Tried to kill using top but it seems to be not working as well... my next option is to restart the computer, but I do not like to go there... Is there any other way to kill the calculation? ???
Thank you very much.
-
Hi,
When you used "top", which Turbomole executable was running at the moment? And what signal did you use to kill it? (9 should do it, if the default 15 does not help). I've never seen a TM executable to hang so badly that kill did not work.
By the way, was the "actual -r" part really included in your command line or is that a typo? (actual -r is a separate command that should be executed in a TM job directory, not used as a jobex switch).
Regards,
Antti
-
When you used "top", which Turbomole executable was running at the moment? And what signal did you use to kill it? (9 should do it, if the default 15 does not help). I've never seen a TM executable to hang so badly that kill did not work.
rdgrad_mpi was running at the time i issued the command in top to kill
yes I think I used 15 (which is the default )
Kill PID 3061 with signal [15]:
As suggested tried using 9 to kill the job as follows;
Kill PID 3061 with signal [15]: 9
it still did not work ???
By the way, was the "actual -r" part really included in your command line or is that a typo? (actual -r is a separate command that should be executed in a TM job directory, not used as a jobex switch).
please correct me on this as I used the actual -r in the command line .. as:
nohup jobex -ri -c 200 -energy 8 actual -r > jobex.out &
If it's not surposed to be in command line how should i issue "actual -r" ? and where ?

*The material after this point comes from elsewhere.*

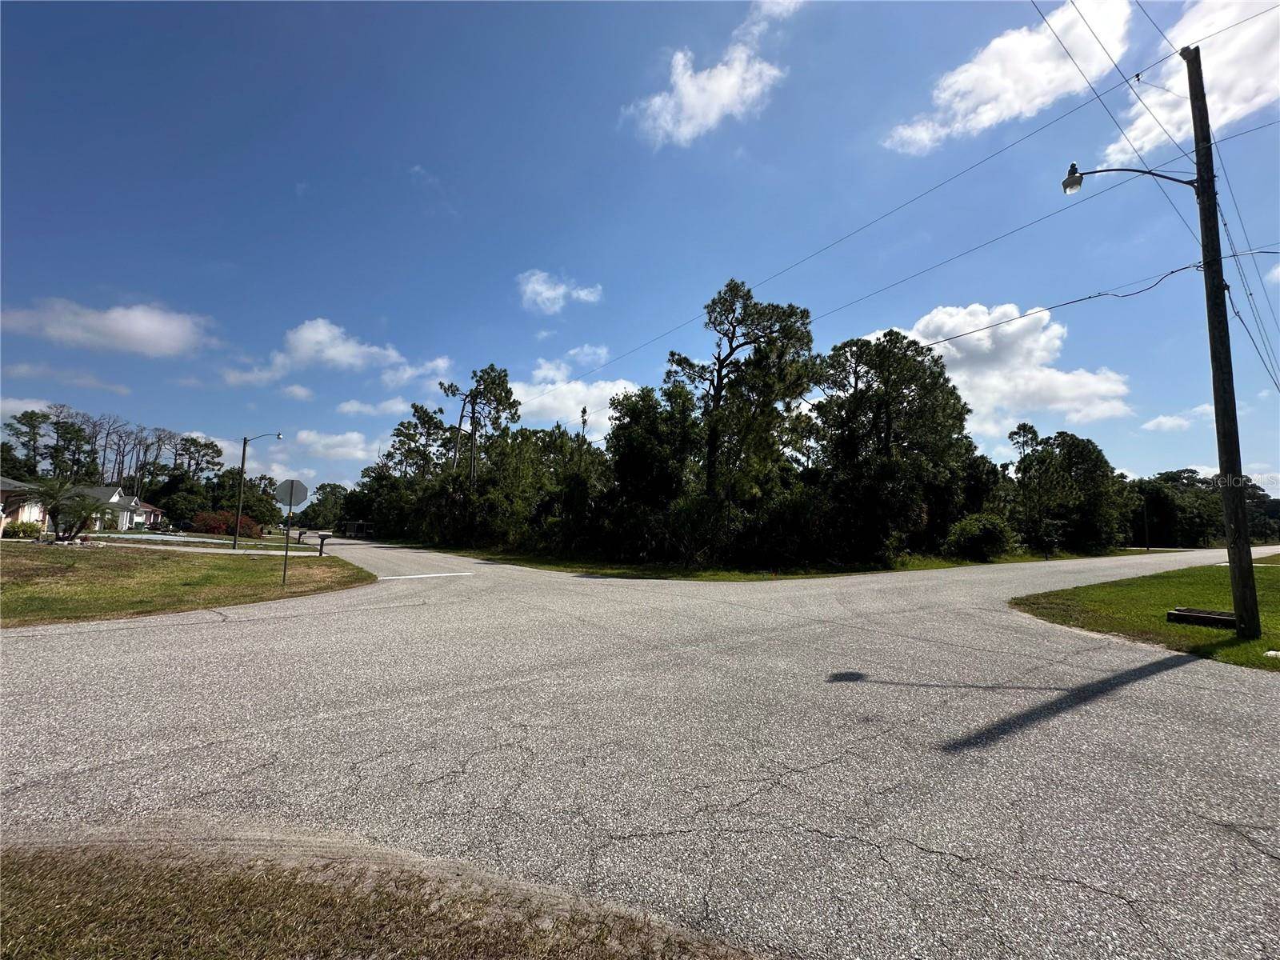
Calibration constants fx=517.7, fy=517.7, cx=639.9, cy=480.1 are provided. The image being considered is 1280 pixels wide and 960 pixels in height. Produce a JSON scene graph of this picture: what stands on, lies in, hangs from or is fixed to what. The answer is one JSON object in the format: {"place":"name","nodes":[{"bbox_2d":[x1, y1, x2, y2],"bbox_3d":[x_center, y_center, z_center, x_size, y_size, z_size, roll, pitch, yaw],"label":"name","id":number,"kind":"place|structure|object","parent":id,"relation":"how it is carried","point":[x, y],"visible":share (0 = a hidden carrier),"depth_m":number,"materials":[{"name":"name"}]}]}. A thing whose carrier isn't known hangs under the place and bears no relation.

I really appreciate the help given .
Thanks
-
Huh, sounds strange. Maybe if you list all TM-related processes and try to "kill" them starting from the bottom? (use kill -9 PID). For example:
[antti@compute-0-4 ~]$ ps -fu antti
UID PID PPID C STIME TTY TIME CMD
antti 10353 10333 0 09:24 ? 00:00:00 -ksh /opt/gridengine/default/spool/compute-0-4/job_scripts/16438
antti 10646 10353 0 09:24 ? 00:00:00 /bin/sh /joy/chem/turbomole/tm63/scripts/jobex -ri
antti 10759 10646 0 09:24 ? 00:00:00 /bin/sh /joy/chem/turbomole/tm63/bin/em64t-unknown-linux-gnu_mpi/ridft -l /joy/chem/turbomole/tm63/bin/em64t-unknown-linux-gnu_mpi
antti 10975 10759 0 09:24 ? 00:00:00 mpirun.mpich -f ./hp_mpi_appfile
antti 10978 10975 0 09:24 ? 00:00:00 /joy/chem/turbomole/tm63/mpirun_scripts/em64t-unknown-linux-gnu_mpi/HPMPI/bin/mpid ...
antti 11092 10978 0 09:24 ? 00:00:00 /joy/chem/turbomole/tm63/bin/em64t-unknown-linux-gnu_mpi/ridft_mpi
antti 11093 10978 96 09:24 ? 00:00:23 /joy/chem/turbomole/tm63/bin/em64t-unknown-linux-gnu_mpi/ridft_mpi
antti 11094 10978 97 09:24 ? 00:00:23 /joy/chem/turbomole/tm63/bin/em64t-unknown-linux-gnu_mpi/ridft_mpi
For the jobex command line, I would use the following:
nohup jobex -ri -c 200 -energy 8 > jobex.out &
(although -energy 8 sounds a bit tight for DFT)
actual -r you can give out in the TM job directory any time. For example, if your jobex job has crashed, you could issue actual -r (after fixing the real problem):
[antti@sandels tm_test]$ actual -r
ridft step seems to have been in serious trouble
[antti@sandels tm_test]$
Hope this helps,
Antti
-
Hi,
Huh, sounds strange. Maybe if you list all TM-related processes and try to "kill" them starting from the bottom? (use kill -9 PID). For example:
Thank you very much it worked really nicely.
:) :) :)